As to the interests in enforcing discipline among employees, the district court cited our decision in Perry v. McGinnis, 209 F.3d 597, 607 (6th Cir. 2000), for the proposition that "maintaining employee accountability is a legitimate organizational interest." (J.A. 44). In that opinion, the court quoted the earlier case of Meyers v. City of Cincinnati, which held as follows: In order to justify a restriction on speech of public concern by a public employee, plaintiff's speech must impair discipline by superiors, have a detrimental impact on close working relationships, undermine a legitimate goal or mission of the employer, impede the performance of the speaker's duties, or impair harmony among co-workers. The state bears the burden of showing a legitimate justification for discipline. Rankin [v. McPherson], 483 U.S.  at 388 , 107 S.Ct.  at 2899; Pickering, 391 U.S. at 570-573, 88 S.Ct. at 1735-1737. As in Rankin, we look for evidence of the impact of the statement on the city's legitimate organizational interests. 934 F.2d 726, 730 (6th Cir. 1991). The district court held that Akridge's statements "did not meaningfully interfere with the performance of his duties, create disharmony among co-workers or destroy any relationship of loyalty and trust required of confidential employees." (J.A. 45). However, it also held that the statements undermined legitimate interests of the ODRC; namely, the interests in preventing the discrimination inherent in Akridge's actions and the consequences thereof (Reed's complaints, possible § 1983 liability, etc.). (Id.). The district court dismissed Akridge's argument that his statements did not impair discipline because no disciplinary situation existed before Bogan's intervention, stating that [t]his [argument] ignores the fact that plaintiff admittedly disobeyed a direct order by his supervisor. There is no evidence that Bogan or Lazaroff manufactured or colluded in the complaint filed by Reed which triggered Bogan's inquiry and the later disciplinary proceedings. The fact that the defendants decided not to pursue plaintiff's continued insubordination any further was due to the fact that plaintiff transferred to another institution soon thereafter. This does not diminish the threat which plaintiff's actions posed to the ordered administration of the institution and its policies. (J.A. 46). 9
For these reasons, the district court said, "the balance tips in favor of the defendants on the Pickering scale." (Id.) On appeal, Akridge argues that "the ODRC has no interest whatsoever in whether there even exists an inmate choir leader" and that, because the regulations delegate primary responsibility for making such determinations to the chaplain, his speech does not undermine a legitimate goal of the ODRC. (Appellant's Brief at 42). The district court addressed these issues in its opinion, noting the interest in preventing discrimination and the supervisory relationship between Chaplain Akridge and Bogan and Lazaroff. Although it may be that Akridge could have disbanded the choir and/or praise band entirely, the facts appear to be that he did not do so; rather, he openly and intentionally excluded an inmate from such groups (indeed, this is the basis for his claim that his speech was on a matter of public concern). Even if the ODRC had no interest in the existence of the band, this would not vitiate its interest in preventing discrimination and its consequences. Akridge's arguments on the district court's application of the Pickering test, then, are unavailing. C. Vagueness of the ODRC's anti-discrimination policy Akridge also seeks to have the ODRC's anti-discrimination policy declared void for vagueness. This request arises in the context of his claim that he suffered a denial of due process. As the district court noted in its opinion, however, Akridge was not disciplined for a violation of the anti-discrimination policy; rather, he was disciplined for insubordination. (J.A. 52). As the district court further noted, Akridge does not allege that the insubordination policy was unconstitutionally vague or that, had the anti-discrimination policy been clearer, he would have acted differently. (J.A. 53). The district court's denial of Akridge's due process claim was not error.
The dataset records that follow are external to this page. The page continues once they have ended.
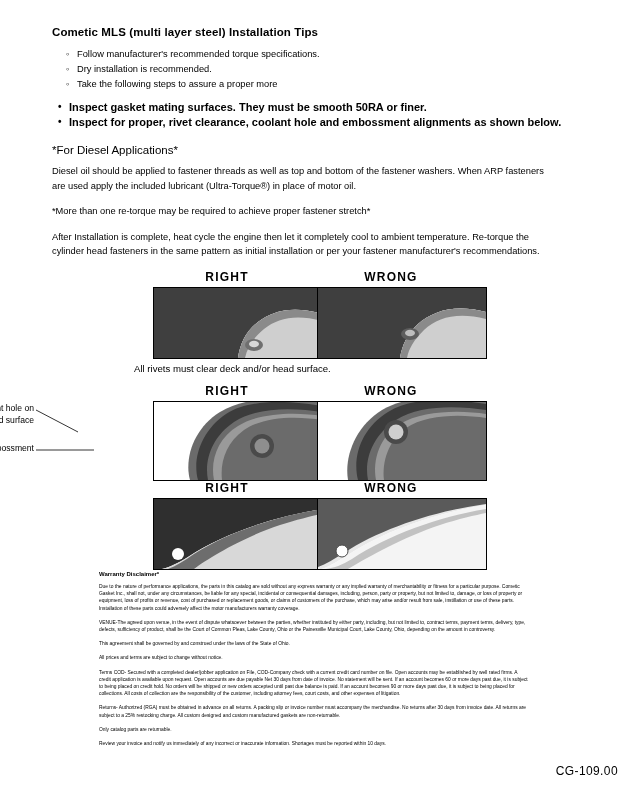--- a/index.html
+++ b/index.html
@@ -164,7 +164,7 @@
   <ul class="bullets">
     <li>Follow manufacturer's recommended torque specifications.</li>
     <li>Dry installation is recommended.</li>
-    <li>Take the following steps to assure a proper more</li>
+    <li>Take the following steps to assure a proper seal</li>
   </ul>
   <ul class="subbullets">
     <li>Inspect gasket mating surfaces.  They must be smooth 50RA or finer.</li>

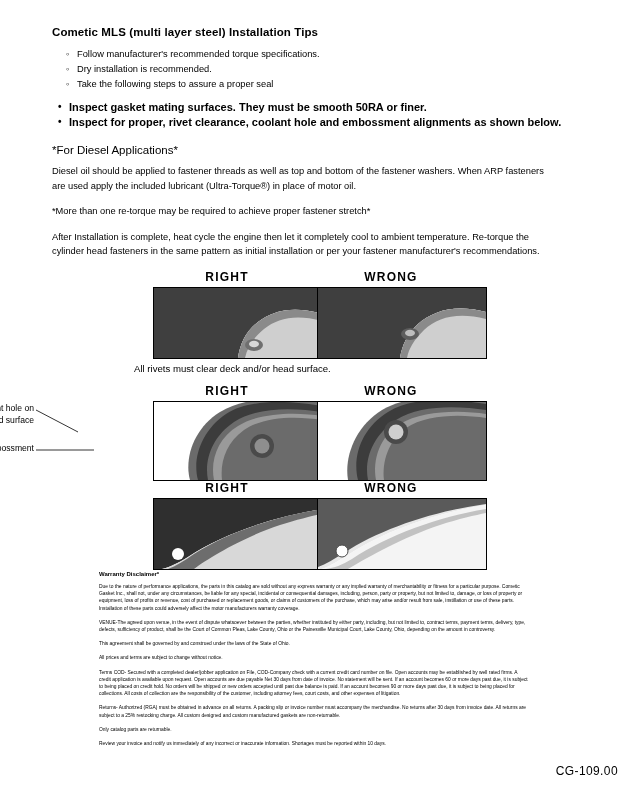--- a/index.html
+++ b/index.html
@@ -52,11 +52,10 @@
     padding: 0 0 0 14px;
   }
   ul.subbullets > li {
-    font-size: 11px;
+    font-size: 15px;
     line-height: 15px;
     position: relative;
     padding-left: 11px;
-    font-weight: bold;
   }
   ul.subbullets > li::before {
     content: "\2022";

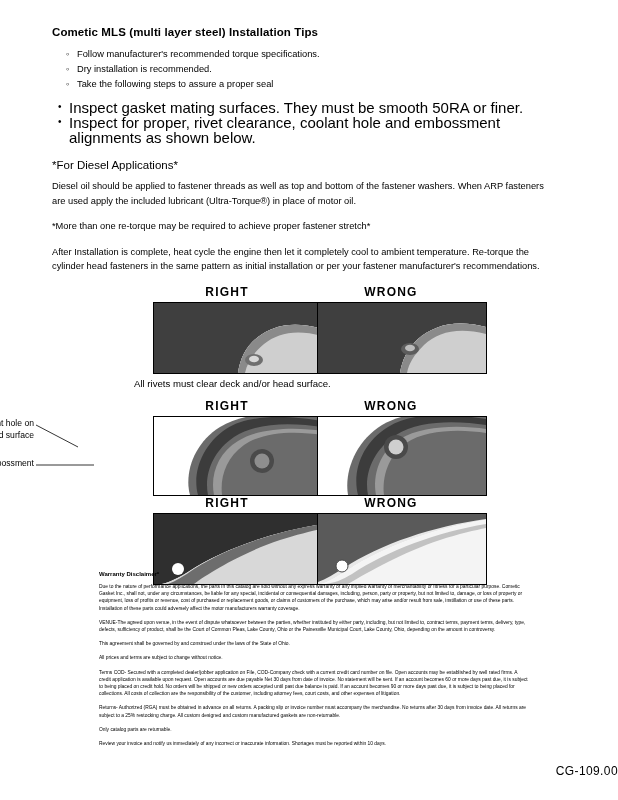--- a/index.html
+++ b/index.html
@@ -167,7 +167,6 @@
   </ul>
   <ul class="subbullets">
     <li>Inspect gasket mating surfaces.  They must be smooth 50RA or finer.</li>
-    <li>Inspect for proper, rivet clearance, coolant hole and embossment alignments as shown below.</li>
   </ul>
 
   <h2 class="subtitle">*For Diesel Applications*</h2>

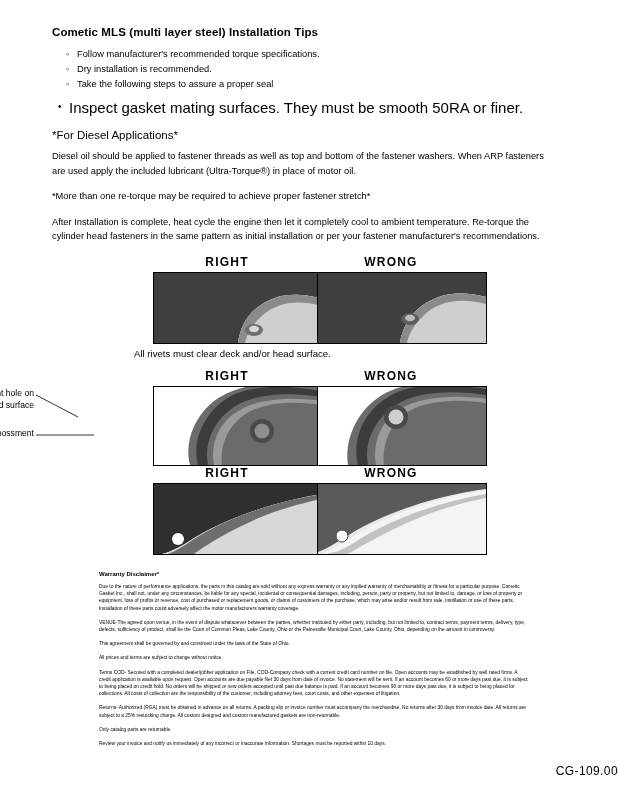--- a/index.html
+++ b/index.html
@@ -112,6 +112,7 @@
     margin: 4px 0 10px 0;
     text-align: left;
     padding-left: 15px;
+    text-decoration: underline;
   }
   .caption.center-block {
     width: 352px;

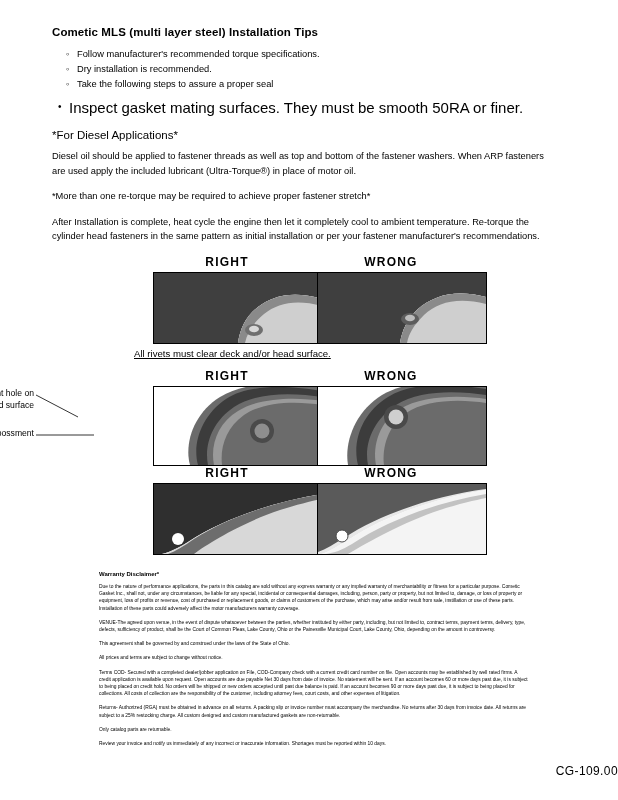--- a/index.html
+++ b/index.html
@@ -146,10 +146,10 @@
   }
   .docnum {
     position: absolute;
-    left: 16px;
+    left: 0;
     right: 0;
     bottom: 22px;
-    text-align: right;
+    text-align: left;
     font-size: 12px;
     letter-spacing: 0.4px;
   }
D. Qualified immunity The district court alternatively held that the individual defendants, Bogan and Lazaroff, were entitled to qualified immunity from suit for their actions in this case. (J.A. 51-52). The district court identified the test for qualified immunity in a First Amendment retaliation case as follows: "...if an employer in the position of the defendants at the time of the adverse job action, measured objectively, could have disagreed as to (1) whether and to what extent the speech was a matter of public concern, and (2) where the Pickering scale, with all of the parties' competing interests in the balance, would ultimately come to rest, then the protection of qualified immunity should be granted." (J.A. 50-51, citing Guercio v. Brody, 911 F.2d 1179, 1184 (6th Cir. 1990); Moran v. State of Washington, 147 F.3d 839, 850 (9th Cir. 1998)). Akridge argues that reasonable employers could not disagree about either of these elements; however, even if the Pickering test did weigh in favor of Akridge, it would not be clear enough to prevent the defendants from being entitled to qualified immunity. III. CONCLUSION For the foregoing reasons, we AFFIRM the district court's order granting summary judgment to the Defendants on all of Akridge's claims.